- Born: July 27, 1887 Portland, Oregon
- Died: September 4, 1974 (aged 87) Portland, Oregon
- Occupations: Grocery packaging, wholesaling and retailing
- Years active: 1907 – 1974
- Known for: Hudson House Inc. Hudson Cup 1947 Ryder Cup

= Robert A. Hudson =

American executive (1887–1974)

Robert Angelo Hudson (July 27, 1887September 4, 1974) was a grocery industry executive and golf enthusiast based in Portland, Oregon. He is remembered for sponsoring the 1947 Ryder Cup.

==Early life and legacy==
Hudson was born in 1887 in Portland. He began working for a wholesale grocery company at the age of 14, and at age 19 Hudson became the company's sales manager. In 1907 he founded the Hudson-Duncan Co., a wholesale produce packaging enterprise. The firm would later become Hudson House Inc.

His great-granddaughter still lives in the Portland area, but has shunned golf in favor of the Portland Thorns and Portland Timbers soccer clubs.

==Hudson House==
In 1920 Hudson partnered with associates William Evans and Fred Meyer to form an insurance and investment firm, Hudson, Evans, and Meyer. Later, in a partnership between Robert Hudson, Fred Meyer, and Meyer's younger brother Henry Meyer, Hudson introduced the popular self-service grocery chain Piggly Wiggly to the Portland area. After Fred Meyer left the company in the late 1920s, Hudson went on to open 30 Piggly Wiggly stores in Oregon.

Hudson formed the wholesale food processing company, Hudson House Inc., as a supplier for Piggly Wiggly stores in Oregon. After Henry Meyer retired from the firm in 1966, Hudson renamed his 30 Piggly Wiggly stores the 3 Boys Market chain.

Hudson House became insolvent in the early 1970s, forcing Hudson to sell his processing plants, warehouses, and 3 Boys Markets.

==Golf activities==
In 1944 Hudson established the Portland Open golf tournament with a $10,000 purse. Hudson played in the tournament, but the prize went to Sam Snead. Hudson again sponsored the tournament in 1945, and the prize went to Ben Hogan.

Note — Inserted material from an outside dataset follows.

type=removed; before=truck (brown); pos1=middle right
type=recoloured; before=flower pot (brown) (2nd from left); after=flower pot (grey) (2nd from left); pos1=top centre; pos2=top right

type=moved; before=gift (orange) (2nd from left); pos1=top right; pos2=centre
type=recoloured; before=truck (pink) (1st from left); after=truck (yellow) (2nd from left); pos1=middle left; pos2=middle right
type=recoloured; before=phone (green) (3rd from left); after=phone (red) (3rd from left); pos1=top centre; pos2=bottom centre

Hudson is best known for funding the 1947 Ryder Cup, a tournament that had not been played for ten years. Hudson underwrote both the British and American teams, and for his efforts he was chosen Man of the Year in 1947 by the Golf Writers Association of America.

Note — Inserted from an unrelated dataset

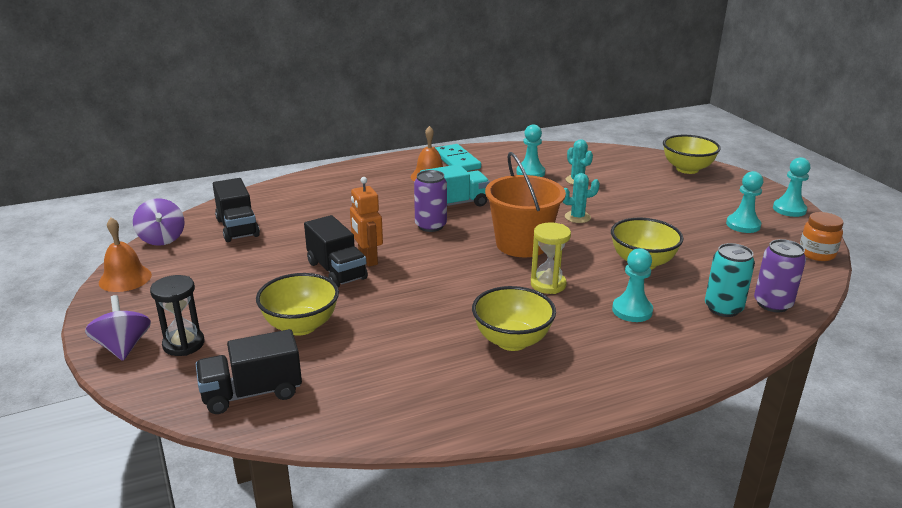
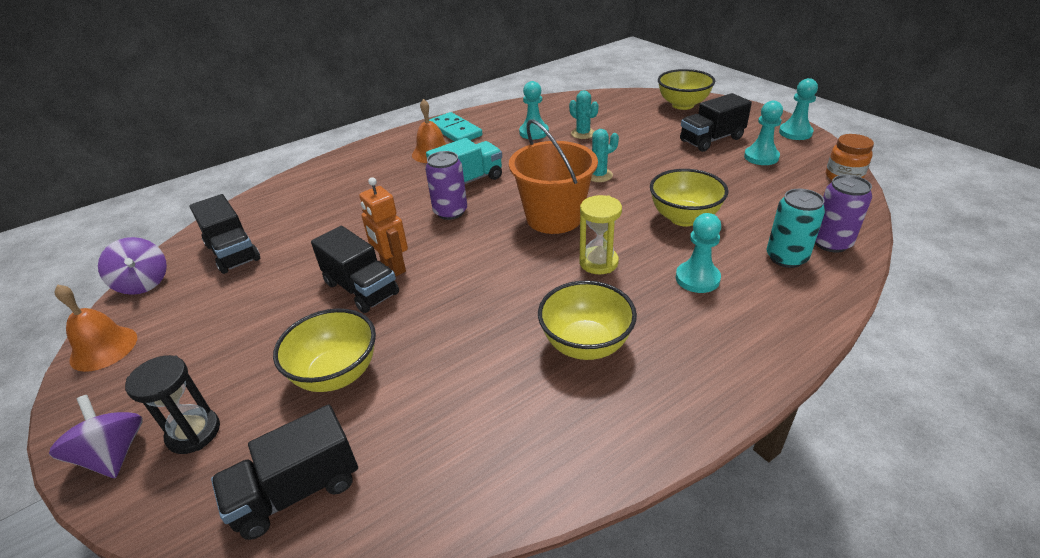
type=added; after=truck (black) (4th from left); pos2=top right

The Hudson Cup was established in 1949 by the Pacific Northwest section of the PGA of America in Hudson's honor.

In 1951 Hudson became president of the PGA advisory committee. He is the namesake of the Hudson Trophy at the South Herts Golf Club near London. He was posthumously inducted into the Pacific Northwest Golf Hall of Fame in 1978, and in 1984 he was honored by the Oregon Sports Hall of Fame.